> _EXERCICE 1_:
Relevez chaque ligne du listing contenant la chaîne « недостатков ».

> _TEXTE EXTRAIT_:

----------------

Un suicide grec ?

Vendredi 19 Juin 2015

La bonne nouvelle est qu’un défaut de la Grèce, dont l’imminence se rapproche depuis le refus provocateur du premier ministre Alexis Tsipras de ce qu’il a décrit comme une offre de sauvetage « absurde » par les créanciers de la Grèce, ne constitue plus une menace au reste de l’Europe. La mauvaise nouvelle est que Tsipras ne semble pas le savoir.


Alexis Tsipras , le premier ministre grec
Alexis Tsipras , le premier ministre grec
Si l’on en juge par le ton belliqueux de Tsipras, il est tout à fait convaincu que l’Europe a besoin de la Grèce aussi désespérément que la Grèce a besoin de l’Europe. Voilà la véritable « absurdité » dans les négociations actuelles et la méprise de Tsipras quant au rapport de force dont la Grèce dispose et qui risque maintenant de mener le pays à la catastrophe ou du moins à l’humiliation du parti Syriza, ou les deux.
L’issue la plus vraisemblable : Tsipras devra ravaler ses paroles et se soumettre aux conditions dictées par la « troïka » (la Commission européenne, la Banque centrale européenne et le Fonds monétaire international) avant la fin de juin. Sinon, la BCE cessera d’appuyer le système bancaire grec et les coffres de l’État grec seront trop vides pour pouvoir honorer les paiements sur la dette étrangère et, plus grave encore, pour verser les pensions des citoyens grecs et les salaires de ses fonctionnaires. Sevrée de tout financement extérieur, la Grèce deviendra un paria économique – l’Argentine de l’Europe – et les pressions publiques chasseront vraisemblablement Syriza du pouvoir.

----------------

> _LISTING EXTRAIT_:
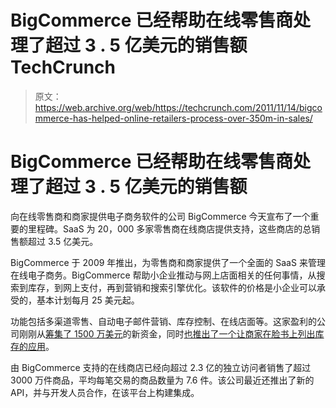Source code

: # BigCommerce 已经帮助在线零售商处理了超过 3 . 5 亿美元的销售额 TechCrunch

> 原文：<https://web.archive.org/web/https://techcrunch.com/2011/11/14/bigcommerce-has-helped-online-retailers-process-over-350m-in-sales/>

# BigCommerce 已经帮助在线零售商处理了超过 3 . 5 亿美元的销售额

向在线零售商和商家提供电子商务软件的公司 BigCommerce 今天宣布了一个重要的里程碑。SaaS 为 20，000 多家零售商在线商店提供支持，这些商店的总销售额超过 3.5 亿美元。

BigCommerce 于 2009 年推出，为零售商和商家提供了一个全面的 SaaS 来管理在线电子商务。BigCommerce 帮助小企业推动与网上店面相关的任何事情，从搜索到库存，到网上支付，再到营销和搜索引擎优化。该软件的价格是小企业可以承受的，基本计划每月 25 美元起。

功能包括多渠道零售、自动电子邮件营销、库存控制、在线店面等。这家盈利的公司刚刚从[筹集了 1500 万美元](https://web.archive.org/web/20230203102819/https://techcrunch.com/2011/07/31/bigcommerce-raises-15-million-to-help-retailers-manage-e-commerce/)的新资金，同时[也推出了一个让商家在脸书上列出库存的应用](https://web.archive.org/web/20230203102819/https://techcrunch.com/2010/03/24/bigcommerce-turns-to-facebook-to-socialize-online-storefronts/)。

由 BigCommerce 支持的在线商店已经向超过 2.3 亿的独立访问者销售了超过 3000 万件商品，平均每笔交易的商品数量为 7.6 件。该公司最近还推出了新的 API，并与开发人员合作，在该平台上构建集成。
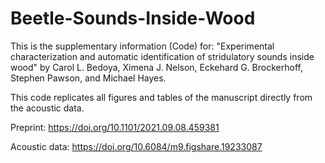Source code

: # Beetle-Sounds-Inside-Wood
This is the supplementary information (Code) for: "Experimental characterization and automatic identification of stridulatory sounds inside wood" by Carol L. Bedoya, Ximena J. Nelson, Eckehard G. Brockerhoff, Stephen Pawson, and Michael Hayes.

This code replicates all figures and tables of the manuscript directly from the acoustic data.

Preprint: https://doi.org/10.1101/2021.09.08.459381

Acoustic data: https://doi.org/10.6084/m9.figshare.19233087
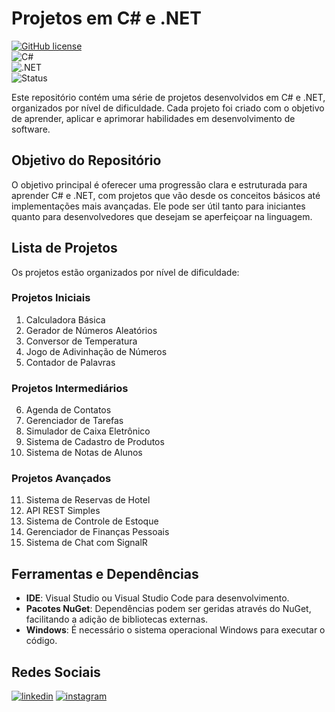 # Projetos em C# e .NET

[![GitHub license](https://img.shields.io/badge/license-MIT-blue.svg)](LICENSE)  
![C#](https://img.shields.io/badge/language-C%23-brightgreen)  
![.NET](https://img.shields.io/badge/platform-.NET-purple)  
![Status](https://img.shields.io/badge/status-em%20progresso-orange)

Este repositório contém uma série de projetos desenvolvidos em C# e .NET, organizados por nível de dificuldade. Cada projeto foi criado com o objetivo de aprender, aplicar e aprimorar habilidades em desenvolvimento de software.

## Objetivo do Repositório

O objetivo principal é oferecer uma progressão clara e estruturada para aprender C# e .NET, com projetos que vão desde os conceitos básicos até implementações mais avançadas. Ele pode ser útil tanto para iniciantes quanto para desenvolvedores que desejam se aperfeiçoar na linguagem.

## Lista de Projetos

Os projetos estão organizados por nível de dificuldade:

### Projetos Iniciais
1. Calculadora Básica
2. Gerador de Números Aleatórios
3. Conversor de Temperatura
4. Jogo de Adivinhação de Números
5. Contador de Palavras

### Projetos Intermediários
6. Agenda de Contatos
7. Gerenciador de Tarefas
8. Simulador de Caixa Eletrônico
9. Sistema de Cadastro de Produtos
10. Sistema de Notas de Alunos

### Projetos Avançados
11. Sistema de Reservas de Hotel
12. API REST Simples
13. Sistema de Controle de Estoque
14. Gerenciador de Finanças Pessoais
15. Sistema de Chat com SignalR

## Ferramentas e Dependências

- **IDE**: Visual Studio ou Visual Studio Code para desenvolvimento.
- **Pacotes NuGet**: Dependências podem ser geridas através do NuGet, facilitando a adição de bibliotecas externas.
- **Windows**: É necessário o sistema operacional Windows para executar o código.

## Redes Sociais
[![linkedin](https://img.shields.io/badge/linkedin-000?style=for-the-badge&logo=linkedin&logoColor=blue)](https://www.linkedin.com/public-profile/settings?trk=d_flagship3_profile_self_view_public_profile)
[![instagram](https://img.shields.io/badge/instagram-000?style=for-the-badge&logo=instagram&logoColor=blue)](https://www.instagram.com/andregorzoni)
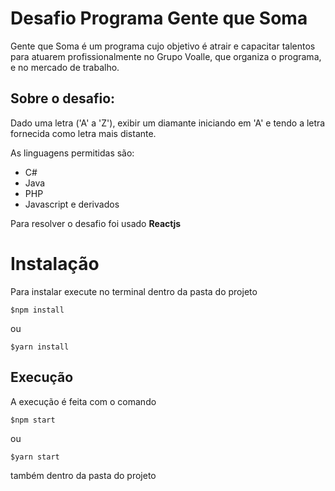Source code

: # **Desafio Programa Gente que Soma**

Gente que Soma é um programa cujo objetivo é atrair e capacitar talentos para atuarem profissionalmente no Grupo Voalle, que organiza o programa, e no mercado de trabalho.

## Sobre o desafio:

Dado uma letra ('A' a 'Z'), exibir um diamante iniciando em 'A' e tendo a letra fornecida como letra mais distante.

As linguagens permitidas são: 

- C#
- Java
- PHP
- Javascript e derivados



Para resolver o desafio foi usado **Reactjs**


# Instalação

Para instalar execute no terminal dentro da pasta do projeto

    $npm install

ou 

    $yarn install

## Execução

A execução é feita com o comando

    $npm start
    
   ou
		
    $yarn start
também dentro da pasta do projeto
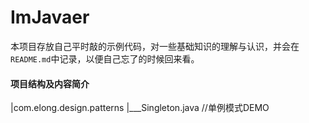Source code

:# ImJavaer
本项目存放自己平时敲的示例代码，对一些基础知识的理解与认识，并会在`README.md`中记录，以便自己忘了的时候回来看。

#### 项目结构及内容简介

|com.elong.design.patterns
    |___Singleton.java 	//单例模式DEMO


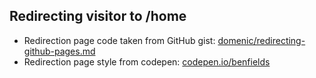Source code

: ## Redirecting visitor to /home

- Redirection page code taken from GitHub gist: [domenic/redirecting-github-pages.md](https://gist.github.com/domenic/1f286d415559b56d725bee51a62c24a7)
- Redirection page style from codepen: [codepen.io/benfields](https://codepen.io/benfields/pen/DpMwVm)
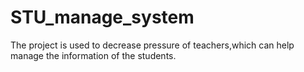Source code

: # STU_manage_system
The project is used to decrease pressure of teachers,which can help manage the information of the students.
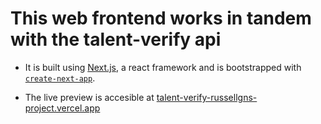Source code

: # This web frontend works in tandem with the talent-verify api

-  It is built using [Next.js](https://nextjs.org/), a react framework and is bootstrapped with [`create-next-app`](https://github.com/vercel/next.js/tree/canary/packages/create-next-app).

-  The live preview is accesible at [talent-verify-russellgns-project.vercel.app](https://talent-verify-russellgns-project.vercel.app)
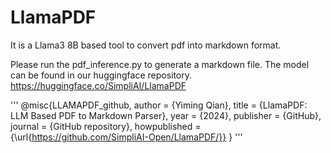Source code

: # LlamaPDF

It is a Llama3 8B based tool to convert pdf into markdown format.

Please run the pdf_inference.py to generate a markdown file.
The model can be found in our huggingface repository. 
https://huggingface.co/SimpliAI/LlamaPDF


'''
@misc{LLAMAPDF_github,
  author = {Yiming Qian},
  title = {LlamaPDF: LLM Based PDF to Markdown Parser},
  year = {2024},
  publisher = {GitHub},
  journal = {GitHub repository},
  howpublished = {\url{https://github.com/SimpliAI-Open/LlamaPDF/}}
}
'''
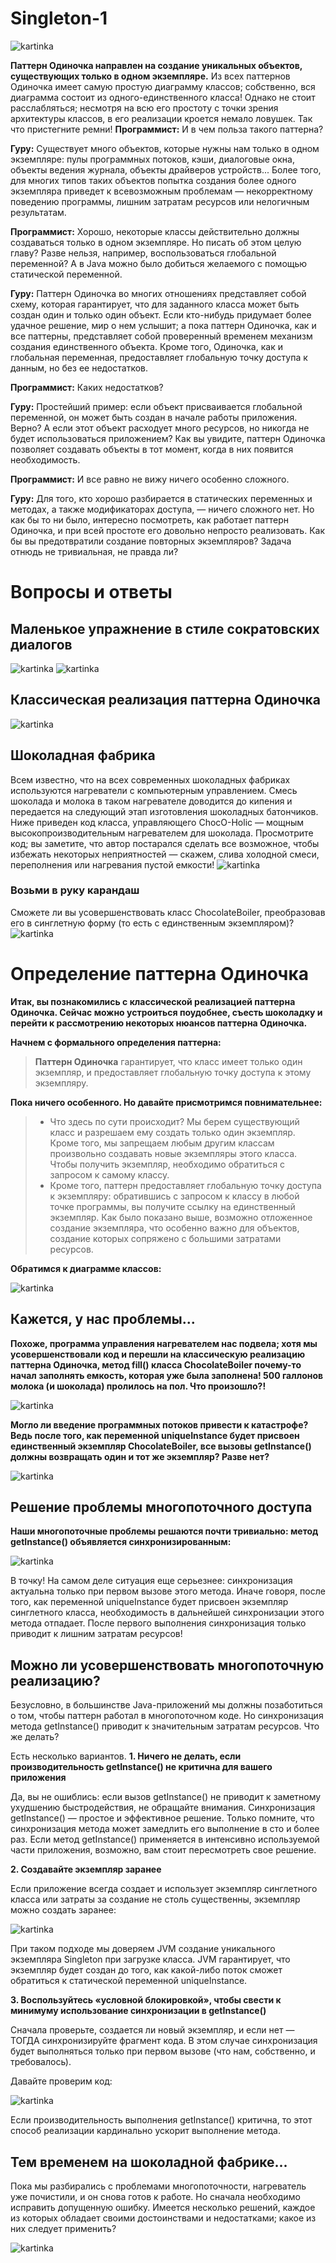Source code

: # Singleton-1
![kartinka](https://github.com/Alesha0808/Singleton-1/blob/master/%D0%A1%D0%BD%D0%B8%D0%BC%D0%BE%D0%BA.JPG?raw=true)

**Паттерн Одиночка направлен на создание уникальных объектов, существующих только в одном экземпляре.** Из всех паттернов Одиночка имеет самую простую диаграмму классов; собственно, вся диаграмма состоит из одного-единственного класса! Однако не стоит расслабляться; несмотря
на всю его простоту с точки зрения архитектуры классов, в его реализации кроется немало ловушек. Так что пристегните ремни!
**Программист:** И в чем польза такого паттерна?

**Гуру:** Существует много объектов, которые нужны нам только в одном экземпляре: пулы программных
потоков, кэши, диалоговые окна, объекты ведения журнала, объекты драйверов устройств... Более того, для многих типов таких объектов попытка создания более одного экземпляра приведет к всевозможным проблемам — некорректному поведению программы, лишним затратам ресурсов или нелогичным результатам.

**Программист:** Хорошо, некоторые классы действительно должны создаваться только в одном экземпляре. Но писать об этом целую главу? Разве нельзя, например, воспользоваться глобальной переменной? А в Java можно было добиться желаемого с помощью статической переменной.

**Гуру:** Паттерн Одиночка во многих отношениях представляет собой схему, которая гарантирует, что для заданного класса может быть создан один и только один объект. Если кто-нибудь придумает более удачное решение, мир о нем услышит; а пока паттерн Одиночка, как и все паттерны, представляет собой проверенный временем механизм создания единственного объекта. Кроме того, Одиночка, как и глобальная переменная, предоставляет глобальную точку доступа к данным, но без ее недостатков.

**Программист:** Каких недостатков?

**Гуру:** Простейший пример: если объект присваивается глобальной переменной, он может быть создан в начале работы приложения. Верно? А если этот объект расходует много ресурсов, но никогда не будет использоваться приложением? Как вы увидите, паттерн Одиночка позволяет создавать объекты в тот момент, когда в них появится необходимость.

**Программист:** И все равно не вижу ничего особенно сложного.

**Гуру:** Для того, кто хорошо разбирается в статических переменных и методах, а также модификаторах доступа, — ничего сложного нет. Но как бы то ни было, интересно посмотреть, как работает паттерн Одиночка, и при всей простоте его довольно непросто реализовать. Как бы вы предотвратили создание повторных экземпляров? Задача отнюдь не тривиальная, не правда ли?
# Вопросы и ответы
## Маленькое упражнение в стиле сократовских диалогов
![kartinka](https://github.com/Alesha0808/Singleton-1/blob/master/%D0%A1%D0%BD%D0%B8%D0%BC%D0%BE%D0%BA1.JPG?raw=true)
![kartinka](https://github.com/Alesha0808/Singleton-1/blob/master/%D0%A1%D0%BD%D0%B8%D0%BC%D0%BE%D0%BA2.JPG?raw=true)
## Классическая реализация паттерна Одиночка
![kartinka](https://github.com/Alesha0808/Singleton-1/blob/master/%D0%A1%D0%BD%D0%B8%D0%BC%D0%BE%D0%BA3.JPG?raw=true)
## Шоколадная фабрика
Всем известно, что на всех современных шоколадных фабриках используются нагреватели с компьютерным управлением. Смесь шоколада и молока в таком нагревателе доводится до кипения и передается на следующий этап изготовления шоколадных батончиков. Ниже приведен код класса, управляющего ChocO-Holic — мощным высокопроизводительным нагревателем для шоколада. Просмотрите код; вы заметите, что автор постарался сделать все возможное, чтобы избежать некоторых неприятностей — скажем, слива холодной смеси, переполнения или нагревания пустой емкости!
![kartinka](https://github.com/Alesha0808/Singleton-1/blob/master/%D0%A1%D0%BD%D0%B8%D0%BC%D0%BE%D0%BA5.JPG?raw=true)

### Возьми в руку карандаш
Сможете ли вы усовершенствовать класс ChocolateBoiler, преобразовав его в синглетную форму (то есть с единственным экземпляром)?
![kartinka](https://github.com/Alesha0808/Singleton-1/blob/master/%D0%A1%D0%BD%D0%B8%D0%BC%D0%BE%D0%BA6.JPG?raw=true)
# Определение паттерна Одиночка
**Итак, вы познакомились с классической реализацией паттерна Одиночка. Сейчас можно устроиться поудобнее, съесть шоколадку и перейти к рассмотрению некоторых нюансов паттерна Одиночка.**

**Начнем с формального определения паттерна:**
> **Паттерн Одиночка** гарантирует, что класс имеет только один экземпляр, и предоставляет глобальную точку доступа к этому экземпляру.

**Пока ничего особенного. Но давайте присмотримся повнимательнее:**
> + Что здесь по сути происходит? Мы берем существующий класс и разрешаем ему создать только один экземпляр. Кроме того, мы запрещаем любым другим классам произвольно создавать новые экземпляры этого класса. Чтобы получить экземпляр, необходимо обратиться с запросом к самому классу.
> + Кроме того, паттерн предоставляет глобальную точку доступа к экземпляру: обратившись с запросом к классу в любой точке программы, вы получите ссылку на единственный экземпляр. Как было показано выше, возможно отложенное создание экземпляра, что особенно важно для объектов, создание которых сопряжено с большими затратами ресурсов.

**Обратимся к диаграмме классов:**

![kartinka](https://github.com/Alesha0808/Singleton-1/blob/master/%D0%A1%D0%BD%D0%B8%D0%BC%D0%BE%D0%BA7.JPG?raw=true)

 ## Кажется, у нас проблемы...
**Похоже, программа управления нагревателем нас подвела; хотя мы усовершенствовали код и перешли на классическую реализацию паттерна Одиночка, метод fill() класса ChocolateBoiler почему-то начал заполнять емкость, которая уже была заполнена! 500 галлонов молока (и шоколада) пролилось на пол. Что произошло?!**

![kartinka](https://github.com/Alesha0808/Singleton-1/blob/master/%D0%A1%D0%BD%D0%B8%D0%BC%D0%BE%D0%BA8.JPG?raw=true)

**Могло ли введение программных потоков привести к катастрофе? Ведь после того, как переменной uniqueInstance будет присвоен единственный экземпляр ChocolateBoiler, все вызовы getInstance() должны возвращать один и тот же экземпляр? Разве нет?**

![kartinka](https://github.com/Alesha0808/Singleton-1/blob/master/%D0%A1%D0%BD%D0%B8%D0%BC%D0%BE%D0%BA9.JPG?raw=true)

## Решение проблемы многопоточного доступа

**Наши многопоточные проблемы решаются почти тривиально: метод getInstance()
объявляется синхронизированным:**

![kartinka](https://github.com/Alesha0808/Singleton-1/blob/master/%D0%A1%D0%BD%D0%B8%D0%BC%D0%BE%D0%BA10.JPG?raw=true)

В точку! На самом деле ситуация еще серьезнее: синхронизация актуальна только при первом вызове этого метода. Иначе говоря, после того, как переменной uniqueInstance будет присвоен экземпляр синглетного класса, необходимость в дальнейшей синхронизации этого метода отпадает. После первого выполнения синхронизация только приводит к лишним затратам ресурсов!

## Можно ли усовершенствовать многопоточную реализацию?
Безусловно, в большинстве Java-приложений мы должны позаботиться о том, чтобы паттерн работал в многопоточном коде. Но синхронизация метода getInstance() приводит к значительным затратам ресурсов. Что же делать?

Есть несколько вариантов.
**1. Ничего не делать, если производительность getInstance() не критична
для вашего приложения**

Да, вы не ошиблись: если вызов getInstance() не приводит к заметному ухудшению быстродействия, не обращайте внимания. Синхронизация getInstance() — простое и эффективное решение. Только помните, что синхронизация метода может замедлить его выполнение в сто и более раз. Если метод getInstance() применяется в интенсивно используемой
части приложения, возможно, вам стоит пересмотреть свое решение.

**2. Создавайте экземпляр заранее**

Если приложение всегда создает и использует экземпляр синглетного класса или затраты за создание не столь существенны, экземпляр можно создать заранее:

![kartinka](https://github.com/Alesha0808/Singleton-1/blob/master/%D0%A1%D0%BD%D0%B8%D0%BC%D0%BE%D0%BA11.JPG?raw=true)

При таком подходе мы доверяем JVM создание уникального экземпляра Singleton при загрузке класса. JVM гарантирует, что экземпляр будет создан до того, как какой-либо поток сможет обратиться к статической переменной uniqueInstance. 

**3. Воспользуйтесь «условной блокировкой», чтобы свести к минимуму использование
синхронизации в getInstance()**

Сначала проверьте, создается ли новый экземпляр, и если нет — ТОГДА синхронизируйте фрагмент кода. В этом случае синхронизация будет выполняться только при первом вызове (что нам, собственно, и требовалось).

Давайте проверим код:

![kartinka](https://github.com/Alesha0808/Singleton-1/blob/master/%D0%A1%D0%BD%D0%B8%D0%BC%D0%BE%D0%BA12.JPG?raw=true)

Если производительность выполнения getInstance() критична, то этот способ реализации кардинально ускорит выполнение метода.

## Тем временем на шоколадной фабрике...

Пока мы разбирались с проблемами многопоточности, нагреватель уже почистили, и он снова готов к работе. Но сначала необходимо исправить допущенную ошибку. Имеется несколько решений, каждое из которых обладает своими достоинствами и недостатками; какое из них следует применить?

![kartinka](https://github.com/Alesha0808/Singleton-1/blob/master/%D0%A1%D0%BD%D0%B8%D0%BC%D0%BE%D0%BA13.JPG?raw=true)
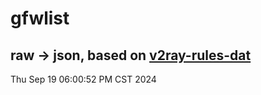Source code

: # gfwlist
## raw -> json, based on [v2ray-rules-dat](https://github.com/Loyalsoldier/v2ray-rules-dat)
Thu Sep 19 06:00:52 PM CST 2024

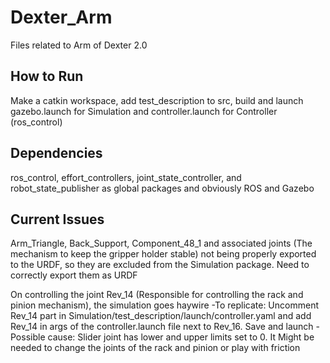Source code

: # Dexter_Arm
Files related to Arm of Dexter 2.0

## How to Run
Make a catkin workspace, add test_description to src, build and launch gazebo.launch for Simulation and controller.launch for Controller (ros_control)

## Dependencies
ros_control, effort_controllers, joint_state_controller, and robot_state_publisher as global packages and obviously ROS and Gazebo

## Current Issues
Arm_Triangle, Back_Support, Component_48_1 and associated joints (The mechanism to keep the gripper holder stable) not being properly exported to the URDF, so they are excluded from the Simulation package. Need to correctly export them as URDF

On controlling the joint Rev_14 (Responsible for controlling the rack and pinion mechanism), the simulation goes haywire
-To replicate: Uncomment Rev_14 part in Simulation/test_description/launch/controller.yaml and add Rev_14 in args of the controller.launch file next to Rev_16. Save and launch
-Possible cause: Slider joint has lower and upper limits set to 0. It Might be needed to change the joints of the rack and pinion or play with friction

----------------

> _EXERCICE 2_:
Selon l'article sur la Grèce, quelles institutions forment la « troïka » ?

> _RÉPONSE RÉDIGÉE 1_:
**Гуру:** Паттерн Одиночка во многих отношениях представляет собой схему, которая гарантирует, что для заданного класса может быть создан один и только один объект. Если кто-нибудь придумает более удачное решение, мир о нем услышит; а пока паттерн Одиночка, как и все паттерны, представляет собой проверенный временем механизм создания единственного объекта. Кроме того, Одиночка, как и глобальная переменная, предоставляет глобальную точку доступа к данным, но без ее недостатков.
**Программист:** Каких недостатков?

> _RÉPONSE RÉDIGÉE 2_:
La Commission européenne, la Banque centrale européenne et le Fonds monétaire international.